Soundtrack review: Unfaithful (Jan A.P. Kaczmarek – 2002)
I remember getting the “Unfaithful” soundtrack because I really loved the trailer music. Back then I wasn’t really familiar with the fact that most times trailer music is done by special sound companies and has nothing to do with the actual score… The trailer music for “Unfaithful” stuck with me for years, it was “Nara” by E.S Posthumus. It’s a brilliantly chilling piece.
I also remember the movie because I thought it was spectacularly miscast. Richard Gere played the main character. His wife cheats on him and he discovers.

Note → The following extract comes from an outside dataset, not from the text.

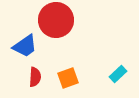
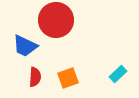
blue trapezoid: rotated 60 degrees clockwise
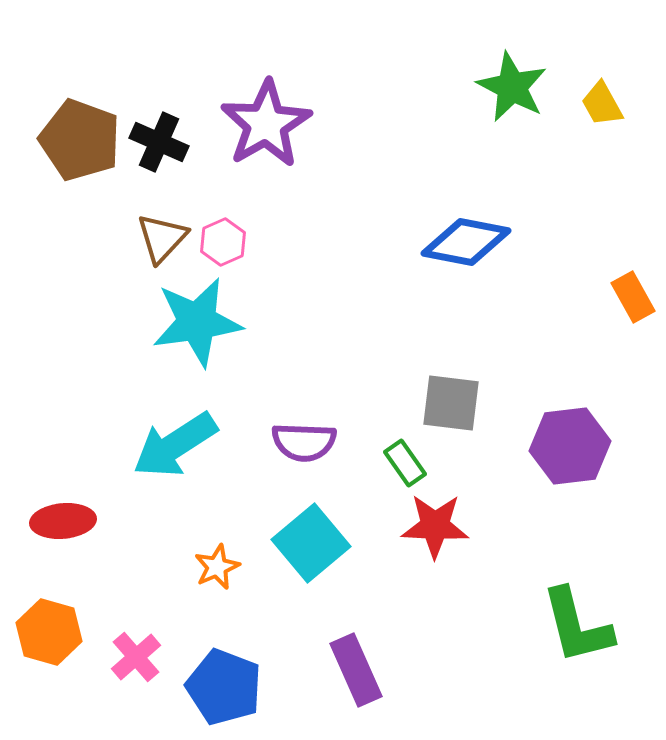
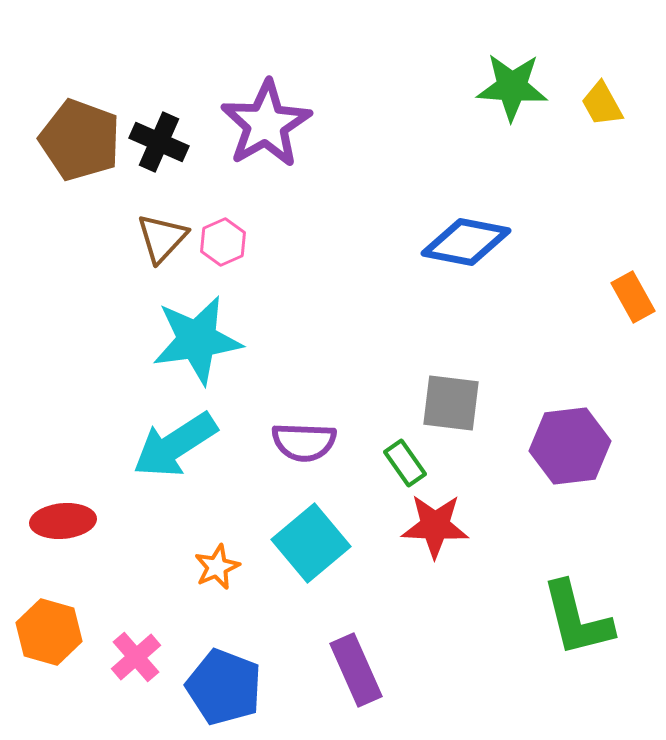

Everything that happens from then on and all his subsequent reactions were better suited for Harrison Ford. But I digress…
I’m not surprising anyone when I say that Jan A.P. Kaczmarek’s score is beautiful. It’s hard for me to find another word to describe the low key piano, the subtle motifs or the way the music flows. I am very happy that I loved that trailer music so much and that this score was so different from it. The music has a rich texture; I get something interesting from almost every cue: the accordion induced melancholy in “Triangle”, the haunting whispered echo of a female voice in “Farewell” and “Car wash”, the subdued, dripping hatred I hear in “Cold bathtub”. On “Sudden turn” and “The visit” you can actually hear a woman sobbing in the background from time to time, almost following the tune… I don’t even think I should call it sobbing, what I hear is a woman shivering… These cues with vocal, lyric less inserts could also work very well on haunted house movies. “The globe” is actually creepy and makes me relive the scene from the movie.

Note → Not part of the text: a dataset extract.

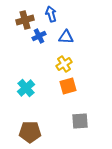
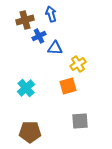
blue triangle: moved 11 px left, 11 px down
yellow cross: moved 14 px right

The main theme, “Unfaithful”, is both accusing and remorseful in tone, as if it were a dialogue between the two main characters. It is a gorgeous theme in the style of 70s or 80s French romance movies. It builds up and breaks your heart but you can’t stop listening to it because it’s so beautiful.
Kaczmarek knows the piano like no other. There’s actually also a piano version of the main theme, strange because for me the original version was all about the piano. This version is simpler and more intimate, stripped of any sounds other than the solo piano.
“Burning pictures” is almost as magnificent as the main theme. It’s heavy with sadness and melancholy and everything fades at the end. “Together” and “Silence” end the score on a slightly louder tone than the rest of it, reminding me of how the movie ended.
“Unfaithful” hits the bull’s eye in every aspect: as a standalone listen, as a musical composition and as a companion for the movie. I am expecting it to reach the top 10 when the month is over.